What to do:
Your answer must be the exact lines below, starting with the line with "Delegierten der Kreishandwerkerschaft" and going on through the line with "Texte : JM Boucher", both included, with no pictures.

(Supplied records begins)

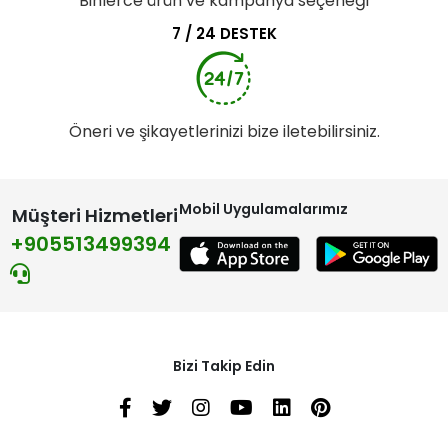
Binlerce ürün ve kampanya seçeneği
7 / 24 DESTEK
Öneri ve şikayetlerinizi bize iletebilirsiniz.
Mobil Uygulamalarımız
Müşteri Hizmetleri
+905513499394
Bizi Takip Edin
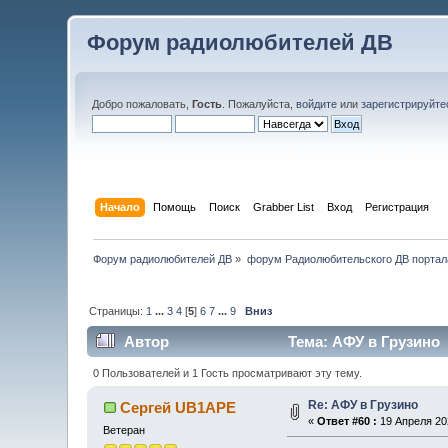
Форум радиолюбителей ДВ
Добро пожаловать,
Гость
. Пожалуйста,
войдите
или
зарегистрируйте
Начало
Помощь
Поиск
Grabber List
Вход
Регистрация
Форум радиолюбителей ДВ
»
форум Радиолюбительского ДВ портал
Страницы:
1
...
3
4
[
5
]
6
7
...
9
Вниз
Автор
Тема: АФУ в Грузино 
0 Пользователей и 1 Гость просматривают эту тему.
Re: АФУ в Грузино
Сергей UB1APE
«
Ответ #60 :
19 Апреля 202
Ветеран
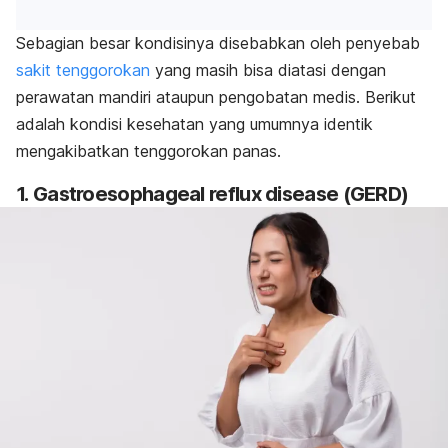
Sebagian besar kondisinya disebabkan oleh penyebab
sakit tenggorokan
yang masih bisa diatasi dengan
perawatan mandiri ataupun pengobatan medis. Berikut
adalah kondisi kesehatan yang umumnya identik
mengakibatkan tenggorokan panas.
1.
Gastroesophageal reflux disease
(GERD)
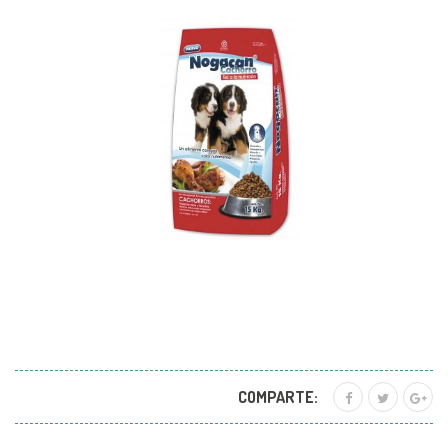
COMPARTE:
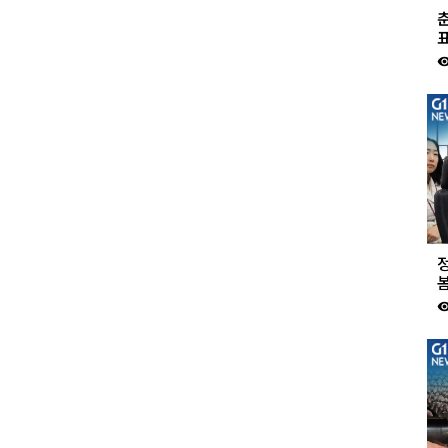
춘
visibil
정
봄
visibil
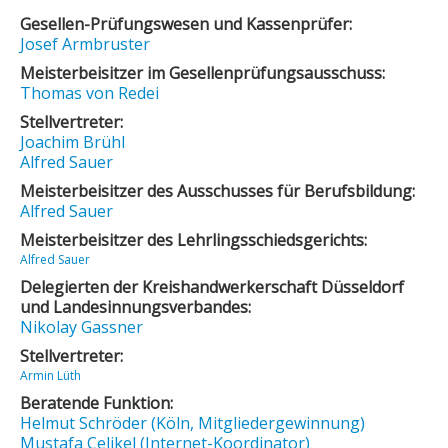
Gesellen-Prüfungswesen und Kassenprüfer:
Josef Armbruster
Meisterbeisitzer im Gesellenprüfungsausschuss:
Thomas von Redei
Stellvertreter:
Joachim Brühl
Alfred Sauer
Meisterbeisitzer des Ausschusses für Berufsbildung:
Alfred Sauer
Meisterbeisitzer des Lehrlingsschiedsgerichts:
Alfred Sauer
Delegierten der Kreishandwerkerschaft Düsseldorf
und Landesinnungsverbandes:
Nikolay Gassner
Stellvertreter:
Armin Lüth
Beratende Funktion:
Helmut Schröder (Köln, Mitgliedergewinnung)
Mustafa Celikel (Internet-Koordinator)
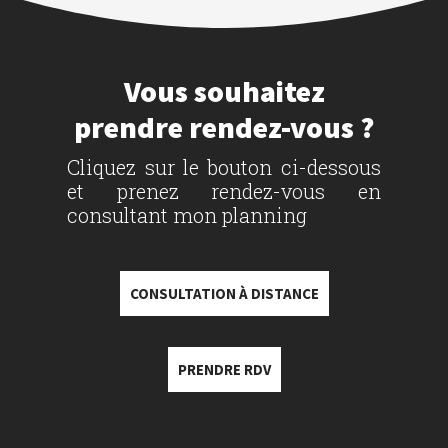
Vous souhaitez
prendre rendez-vous ?
Cliquez sur le bouton ci-dessous
et prenez rendez-vous en
consultant mon planning
CONSULTATION À DISTANCE
PRENDRE RDV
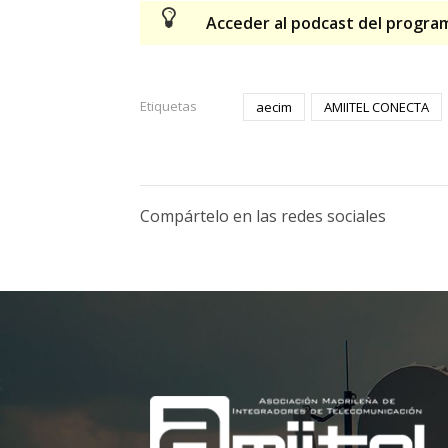
Acceder al podcast del progr
Etiquetas
aecim
AMIITEL CONECTA
Compártelo en las redes sociales
;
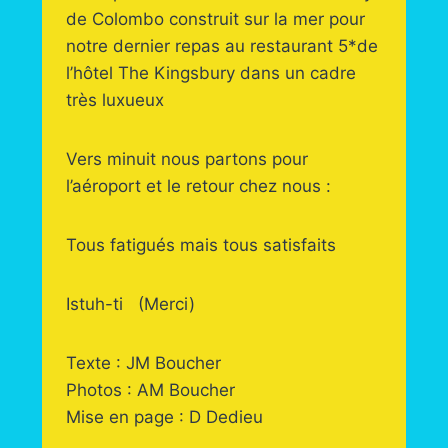
de Colombo construit sur la mer pour
notre dernier repas au restaurant 5*de
l’hôtel The Kingsbury dans un cadre
très luxueux
Vers minuit nous partons pour
l’aéroport et le retour chez nous :
Tous fatigués mais tous satisfaits
Istuh-ti (Merci)
Texte : JM Boucher
Photos : AM Boucher
Mise en page : D Dedieu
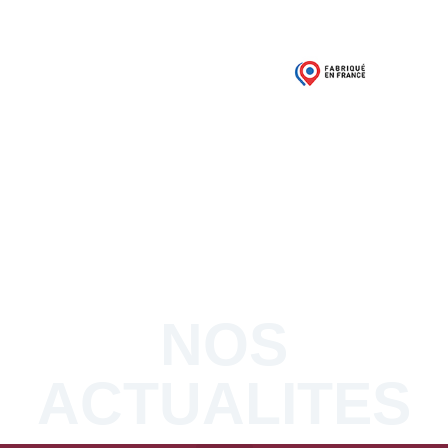
03 21 68 52 50
Contacts / Devis
NOS
ACTUALITES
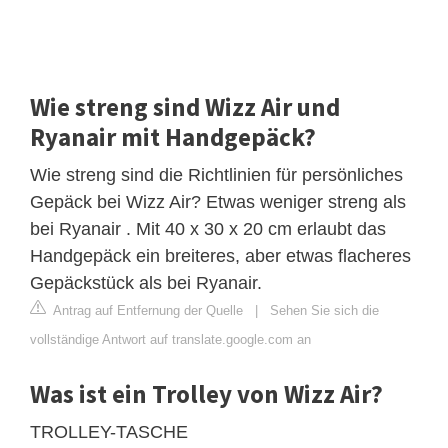
Wie streng sind Wizz Air und
Ryanair mit Handgepäck?
Wie streng sind die Richtlinien für persönliches
Gepäck bei Wizz Air? Etwas weniger streng als
bei Ryanair . Mit 40 x 30 x 20 cm erlaubt das
Handgepäck ein breiteres, aber etwas flacheres
Gepäckstück als bei Ryanair.
Antrag auf Entfernung der Quelle
|
Sehen Sie sich die
vollständige Antwort auf translate.google.com an
Was ist ein Trolley von Wizz Air?
TROLLEY-TASCHE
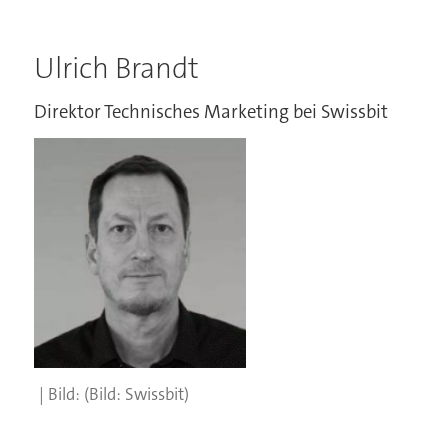
Ulrich Brandt
Direktor Technisches Marketing bei Swissbit
(Bild: Swissbit)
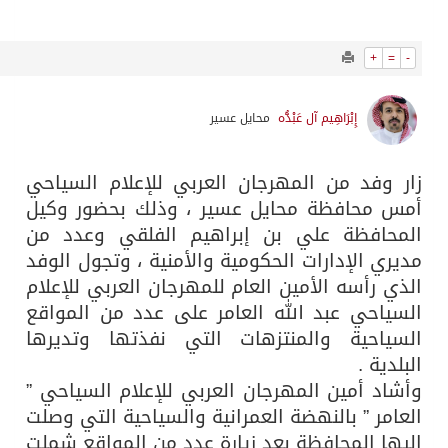
11935
0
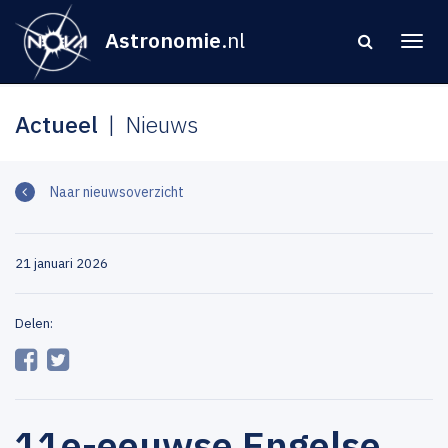
Astronomie
.nl
Actueel
Nieuws
Naar nieuwsoverzicht
21 januari 2026
Delen:
11e-eeuwse Engelse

(Supplied records ends)

Answer box:
Delegierten der Kreishandwerkerschaft Düsseldorf
und Landesinnungsverbandes:
Nikolay Gassner
Stellvertreter:
Armin Lüth
Beratende Funktion:
Helmut Schröder (Köln, Mitgliedergewinnung)
Mustafa Celikel (Internet-Koordinator)
Vous souhaitez
prendre rendez-vous ?
Cliquez sur le bouton ci-dessous
et prenez rendez-vous en
consultant mon planning
CONSULTATION À DISTANCE
PRENDRE RDV
Acceder al podcast del progr
Etiquetas
aecim
AMIITEL CONECTA
Compártelo en las redes sociales
;
de Colombo construit sur la mer pour
notre dernier repas au restaurant 5*de
l’hôtel The Kingsbury dans un cadre
très luxueux
Vers minuit nous partons pour
l’aéroport et le retour chez nous :
Tous fatigués mais tous satisfaits
Istuh-ti (Merci)
Texte : JM Boucher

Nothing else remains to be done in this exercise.